ABOUT THIS EXERCISE - Could you write out, word for word, each line from the one containing "Identify the document elements. Format: label [x1, y1, x2, y2]." to the last line of the data below, both included and nothing more?

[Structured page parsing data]
* * * * * * *

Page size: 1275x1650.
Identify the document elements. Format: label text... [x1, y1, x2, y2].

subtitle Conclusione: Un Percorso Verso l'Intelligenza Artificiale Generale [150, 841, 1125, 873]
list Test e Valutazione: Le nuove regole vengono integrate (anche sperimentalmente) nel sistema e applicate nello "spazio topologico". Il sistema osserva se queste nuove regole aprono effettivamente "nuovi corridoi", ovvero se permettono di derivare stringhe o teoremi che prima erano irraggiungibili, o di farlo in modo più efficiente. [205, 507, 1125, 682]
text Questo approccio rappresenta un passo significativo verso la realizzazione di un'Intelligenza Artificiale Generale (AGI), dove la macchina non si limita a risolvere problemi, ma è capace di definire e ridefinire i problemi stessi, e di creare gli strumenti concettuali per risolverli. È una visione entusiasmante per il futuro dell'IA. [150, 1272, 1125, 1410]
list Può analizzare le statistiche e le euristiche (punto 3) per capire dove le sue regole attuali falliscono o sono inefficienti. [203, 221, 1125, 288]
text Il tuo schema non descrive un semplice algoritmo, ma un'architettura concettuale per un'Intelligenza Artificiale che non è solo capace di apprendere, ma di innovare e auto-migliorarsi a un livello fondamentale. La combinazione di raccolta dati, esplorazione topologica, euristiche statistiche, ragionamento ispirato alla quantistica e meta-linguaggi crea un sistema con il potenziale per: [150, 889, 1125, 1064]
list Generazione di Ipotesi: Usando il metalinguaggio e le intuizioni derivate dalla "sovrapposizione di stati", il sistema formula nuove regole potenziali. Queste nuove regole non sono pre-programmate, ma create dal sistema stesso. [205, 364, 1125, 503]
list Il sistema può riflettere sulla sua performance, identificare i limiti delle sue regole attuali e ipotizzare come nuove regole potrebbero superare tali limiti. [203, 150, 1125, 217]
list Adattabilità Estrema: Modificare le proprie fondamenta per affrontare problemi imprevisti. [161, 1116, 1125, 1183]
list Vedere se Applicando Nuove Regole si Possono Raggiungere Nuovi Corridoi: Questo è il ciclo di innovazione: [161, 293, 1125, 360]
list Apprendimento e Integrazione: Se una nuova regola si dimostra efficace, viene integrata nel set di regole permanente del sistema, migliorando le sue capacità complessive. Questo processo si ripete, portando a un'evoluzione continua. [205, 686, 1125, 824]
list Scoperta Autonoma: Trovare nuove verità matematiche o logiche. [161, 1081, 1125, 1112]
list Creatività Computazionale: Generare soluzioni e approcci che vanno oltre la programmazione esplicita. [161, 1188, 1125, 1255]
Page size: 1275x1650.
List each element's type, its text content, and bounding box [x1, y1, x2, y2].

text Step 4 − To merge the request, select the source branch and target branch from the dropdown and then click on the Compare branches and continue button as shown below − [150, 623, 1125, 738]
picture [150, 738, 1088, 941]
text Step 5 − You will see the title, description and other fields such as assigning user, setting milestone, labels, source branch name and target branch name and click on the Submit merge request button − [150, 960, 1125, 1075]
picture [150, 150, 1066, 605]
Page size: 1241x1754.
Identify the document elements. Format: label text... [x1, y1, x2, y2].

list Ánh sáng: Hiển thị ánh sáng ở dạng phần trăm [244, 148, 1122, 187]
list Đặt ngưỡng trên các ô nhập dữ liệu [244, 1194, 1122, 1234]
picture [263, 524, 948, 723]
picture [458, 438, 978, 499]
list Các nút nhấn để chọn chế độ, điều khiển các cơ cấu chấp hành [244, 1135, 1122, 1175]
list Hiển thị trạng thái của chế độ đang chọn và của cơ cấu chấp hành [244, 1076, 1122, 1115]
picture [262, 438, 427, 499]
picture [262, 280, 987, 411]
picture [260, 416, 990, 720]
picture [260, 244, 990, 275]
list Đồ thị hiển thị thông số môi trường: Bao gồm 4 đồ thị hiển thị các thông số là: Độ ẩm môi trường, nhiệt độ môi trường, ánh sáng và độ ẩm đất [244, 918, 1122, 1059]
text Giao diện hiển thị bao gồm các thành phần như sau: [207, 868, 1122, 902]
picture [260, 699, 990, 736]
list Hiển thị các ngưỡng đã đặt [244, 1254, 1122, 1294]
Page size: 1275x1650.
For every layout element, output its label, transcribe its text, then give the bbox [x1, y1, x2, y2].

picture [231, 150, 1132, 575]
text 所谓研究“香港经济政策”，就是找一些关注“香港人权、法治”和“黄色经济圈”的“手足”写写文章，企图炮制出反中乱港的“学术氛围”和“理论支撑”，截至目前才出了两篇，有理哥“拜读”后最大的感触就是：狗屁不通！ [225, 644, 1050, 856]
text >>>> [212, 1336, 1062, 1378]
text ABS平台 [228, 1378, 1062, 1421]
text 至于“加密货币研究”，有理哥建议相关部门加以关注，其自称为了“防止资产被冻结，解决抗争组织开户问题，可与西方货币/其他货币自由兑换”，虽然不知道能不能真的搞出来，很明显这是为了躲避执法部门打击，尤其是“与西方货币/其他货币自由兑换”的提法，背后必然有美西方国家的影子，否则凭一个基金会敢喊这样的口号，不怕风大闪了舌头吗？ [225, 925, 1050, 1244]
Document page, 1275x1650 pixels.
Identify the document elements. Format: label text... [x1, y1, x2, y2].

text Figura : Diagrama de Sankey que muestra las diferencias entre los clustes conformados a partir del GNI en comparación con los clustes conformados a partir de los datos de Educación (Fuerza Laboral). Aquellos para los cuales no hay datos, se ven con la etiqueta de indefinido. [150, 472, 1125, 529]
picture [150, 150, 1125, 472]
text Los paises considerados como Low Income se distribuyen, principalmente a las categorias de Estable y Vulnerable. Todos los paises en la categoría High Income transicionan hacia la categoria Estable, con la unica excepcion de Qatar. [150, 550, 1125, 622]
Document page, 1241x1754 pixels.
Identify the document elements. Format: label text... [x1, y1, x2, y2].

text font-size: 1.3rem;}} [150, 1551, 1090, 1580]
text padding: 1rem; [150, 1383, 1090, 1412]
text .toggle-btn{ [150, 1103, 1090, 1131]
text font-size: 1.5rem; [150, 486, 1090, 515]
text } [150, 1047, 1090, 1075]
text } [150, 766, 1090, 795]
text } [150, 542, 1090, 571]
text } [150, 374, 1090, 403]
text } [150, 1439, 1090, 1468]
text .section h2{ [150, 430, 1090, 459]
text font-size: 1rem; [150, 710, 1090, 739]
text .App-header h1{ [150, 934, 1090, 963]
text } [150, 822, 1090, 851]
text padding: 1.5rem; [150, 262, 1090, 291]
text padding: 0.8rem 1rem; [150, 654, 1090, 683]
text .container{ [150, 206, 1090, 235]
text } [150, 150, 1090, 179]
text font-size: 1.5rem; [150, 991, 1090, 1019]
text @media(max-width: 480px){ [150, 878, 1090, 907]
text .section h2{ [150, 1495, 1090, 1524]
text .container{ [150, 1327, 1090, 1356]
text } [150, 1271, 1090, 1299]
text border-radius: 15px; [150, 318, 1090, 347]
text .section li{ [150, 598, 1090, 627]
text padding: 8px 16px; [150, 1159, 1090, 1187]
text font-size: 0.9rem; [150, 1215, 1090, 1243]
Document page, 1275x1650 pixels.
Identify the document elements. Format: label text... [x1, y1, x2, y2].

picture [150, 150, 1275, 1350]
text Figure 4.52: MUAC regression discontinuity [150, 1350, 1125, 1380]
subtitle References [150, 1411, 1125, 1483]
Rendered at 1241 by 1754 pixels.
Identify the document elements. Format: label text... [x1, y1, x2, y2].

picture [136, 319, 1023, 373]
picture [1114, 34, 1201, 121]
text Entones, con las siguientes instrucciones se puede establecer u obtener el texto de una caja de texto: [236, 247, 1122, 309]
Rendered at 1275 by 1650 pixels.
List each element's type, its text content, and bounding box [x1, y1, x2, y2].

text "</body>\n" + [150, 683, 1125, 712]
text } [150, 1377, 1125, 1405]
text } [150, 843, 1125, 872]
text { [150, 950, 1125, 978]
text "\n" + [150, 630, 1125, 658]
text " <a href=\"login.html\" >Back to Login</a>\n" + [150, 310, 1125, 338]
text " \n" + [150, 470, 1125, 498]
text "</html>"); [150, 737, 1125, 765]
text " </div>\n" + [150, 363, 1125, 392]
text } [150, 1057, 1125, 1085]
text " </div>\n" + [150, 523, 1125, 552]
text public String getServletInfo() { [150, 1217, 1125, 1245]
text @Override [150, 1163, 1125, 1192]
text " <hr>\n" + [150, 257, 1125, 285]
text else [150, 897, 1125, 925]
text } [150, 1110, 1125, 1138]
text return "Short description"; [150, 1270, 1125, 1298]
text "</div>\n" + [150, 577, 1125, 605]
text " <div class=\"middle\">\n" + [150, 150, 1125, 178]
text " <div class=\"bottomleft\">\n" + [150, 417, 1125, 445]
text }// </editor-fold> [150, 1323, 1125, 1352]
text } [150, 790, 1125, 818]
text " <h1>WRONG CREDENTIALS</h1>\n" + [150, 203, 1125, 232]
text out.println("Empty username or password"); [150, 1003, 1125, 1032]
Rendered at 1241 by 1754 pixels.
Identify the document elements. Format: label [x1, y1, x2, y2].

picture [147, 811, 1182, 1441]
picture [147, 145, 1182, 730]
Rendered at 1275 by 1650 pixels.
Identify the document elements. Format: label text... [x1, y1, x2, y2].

* * * * * * *

THE COMPLETED TASK -
Identify the document elements. Format: label [x1, y1, x2, y2].

picture [147, 811, 1182, 1441]
picture [147, 145, 1182, 730]
Rendered at 1275 by 1650 pixels.
Identify the document elements. Format: label text... [x1, y1, x2, y2].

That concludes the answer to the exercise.